━━━━━ Records supplied ━━━━━
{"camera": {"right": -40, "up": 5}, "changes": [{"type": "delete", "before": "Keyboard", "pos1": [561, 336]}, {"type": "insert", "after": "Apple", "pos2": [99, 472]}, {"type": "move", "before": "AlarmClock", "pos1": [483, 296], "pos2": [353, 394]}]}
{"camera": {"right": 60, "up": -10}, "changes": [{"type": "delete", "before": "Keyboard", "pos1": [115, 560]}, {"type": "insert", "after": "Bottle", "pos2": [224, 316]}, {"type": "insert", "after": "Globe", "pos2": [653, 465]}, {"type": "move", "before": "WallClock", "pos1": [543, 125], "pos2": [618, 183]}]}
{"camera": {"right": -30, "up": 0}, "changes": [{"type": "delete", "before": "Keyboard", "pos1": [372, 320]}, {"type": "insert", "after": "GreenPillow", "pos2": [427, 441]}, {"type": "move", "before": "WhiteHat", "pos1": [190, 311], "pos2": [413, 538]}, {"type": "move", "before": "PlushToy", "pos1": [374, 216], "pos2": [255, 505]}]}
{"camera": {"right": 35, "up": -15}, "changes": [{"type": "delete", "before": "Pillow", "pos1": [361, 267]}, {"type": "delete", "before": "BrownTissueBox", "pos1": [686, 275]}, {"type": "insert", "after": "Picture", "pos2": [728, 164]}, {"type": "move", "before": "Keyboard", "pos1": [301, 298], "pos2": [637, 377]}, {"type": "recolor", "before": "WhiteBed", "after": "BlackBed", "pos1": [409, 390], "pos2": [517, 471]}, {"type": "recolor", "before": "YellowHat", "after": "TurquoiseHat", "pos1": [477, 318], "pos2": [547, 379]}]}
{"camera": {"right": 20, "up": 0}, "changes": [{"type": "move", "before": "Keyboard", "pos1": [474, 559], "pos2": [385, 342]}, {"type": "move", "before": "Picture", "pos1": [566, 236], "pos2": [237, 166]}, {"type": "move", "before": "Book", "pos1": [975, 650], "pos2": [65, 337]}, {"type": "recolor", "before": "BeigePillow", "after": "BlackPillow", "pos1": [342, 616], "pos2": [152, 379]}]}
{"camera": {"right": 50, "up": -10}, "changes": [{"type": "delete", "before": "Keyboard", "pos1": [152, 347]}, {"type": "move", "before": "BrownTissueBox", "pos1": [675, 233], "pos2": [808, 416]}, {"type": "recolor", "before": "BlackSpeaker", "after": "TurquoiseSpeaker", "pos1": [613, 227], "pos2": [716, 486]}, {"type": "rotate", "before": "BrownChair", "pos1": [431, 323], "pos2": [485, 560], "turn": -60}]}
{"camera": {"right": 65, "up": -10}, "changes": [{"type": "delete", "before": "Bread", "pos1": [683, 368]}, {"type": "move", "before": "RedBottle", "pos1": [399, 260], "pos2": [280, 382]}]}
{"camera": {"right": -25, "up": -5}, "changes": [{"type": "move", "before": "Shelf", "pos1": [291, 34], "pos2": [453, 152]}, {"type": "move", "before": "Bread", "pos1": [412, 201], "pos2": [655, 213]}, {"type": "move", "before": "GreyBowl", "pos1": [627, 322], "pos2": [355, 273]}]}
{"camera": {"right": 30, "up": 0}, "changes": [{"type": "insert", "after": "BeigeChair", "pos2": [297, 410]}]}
━━━━━
• Task
Give the records again, unchanged and complete.

• Exercise answer
{"camera": {"right": -40, "up": 5}, "changes": [{"type": "delete", "before": "Keyboard", "pos1": [561, 336]}, {"type": "insert", "after": "Apple", "pos2": [99, 472]}, {"type": "move", "before": "AlarmClock", "pos1": [483, 296], "pos2": [353, 394]}]}
{"camera": {"right": 60, "up": -10}, "changes": [{"type": "delete", "before": "Keyboard", "pos1": [115, 560]}, {"type": "insert", "after": "Bottle", "pos2": [224, 316]}, {"type": "insert", "after": "Globe", "pos2": [653, 465]}, {"type": "move", "before": "WallClock", "pos1": [543, 125], "pos2": [618, 183]}]}
{"camera": {"right": -30, "up": 0}, "changes": [{"type": "delete", "before": "Keyboard", "pos1": [372, 320]}, {"type": "insert", "after": "GreenPillow", "pos2": [427, 441]}, {"type": "move", "before": "WhiteHat", "pos1": [190, 311], "pos2": [413, 538]}, {"type": "move", "before": "PlushToy", "pos1": [374, 216], "pos2": [255, 505]}]}
{"camera": {"right": 35, "up": -15}, "changes": [{"type": "delete", "before": "Pillow", "pos1": [361, 267]}, {"type": "delete", "before": "BrownTissueBox", "pos1": [686, 275]}, {"type": "insert", "after": "Picture", "pos2": [728, 164]}, {"type": "move", "before": "Keyboard", "pos1": [301, 298], "pos2": [637, 377]}, {"type": "recolor", "before": "WhiteBed", "after": "BlackBed", "pos1": [409, 390], "pos2": [517, 471]}, {"type": "recolor", "before": "YellowHat", "after": "TurquoiseHat", "pos1": [477, 318], "pos2": [547, 379]}]}
{"camera": {"right": 20, "up": 0}, "changes": [{"type": "move", "before": "Keyboard", "pos1": [474, 559], "pos2": [385, 342]}, {"type": "move", "before": "Picture", "pos1": [566, 236], "pos2": [237, 166]}, {"type": "move", "before": "Book", "pos1": [975, 650], "pos2": [65, 337]}, {"type": "recolor", "before": "BeigePillow", "after": "BlackPillow", "pos1": [342, 616], "pos2": [152, 379]}]}
{"camera": {"right": 50, "up": -10}, "changes": [{"type": "delete", "before": "Keyboard", "pos1": [152, 347]}, {"type": "move", "before": "BrownTissueBox", "pos1": [675, 233], "pos2": [808, 416]}, {"type": "recolor", "before": "BlackSpeaker", "after": "TurquoiseSpeaker", "pos1": [613, 227], "pos2": [716, 486]}, {"type": "rotate", "before": "BrownChair", "pos1": [431, 323], "pos2": [485, 560], "turn": -60}]}
{"camera": {"right": 65, "up": -10}, "changes": [{"type": "delete", "before": "Bread", "pos1": [683, 368]}, {"type": "move", "before": "RedBottle", "pos1": [399, 260], "pos2": [280, 382]}]}
{"camera": {"right": -25, "up": -5}, "changes": [{"type": "move", "before": "Shelf", "pos1": [291, 34], "pos2": [453, 152]}, {"type": "move", "before": "Bread", "pos1": [412, 201], "pos2": [655, 213]}, {"type": "move", "before": "GreyBowl", "pos1": [627, 322], "pos2": [355, 273]}]}
{"camera": {"right": 30, "up": 0}, "changes": [{"type": "insert", "after": "BeigeChair", "pos2": [297, 410]}]}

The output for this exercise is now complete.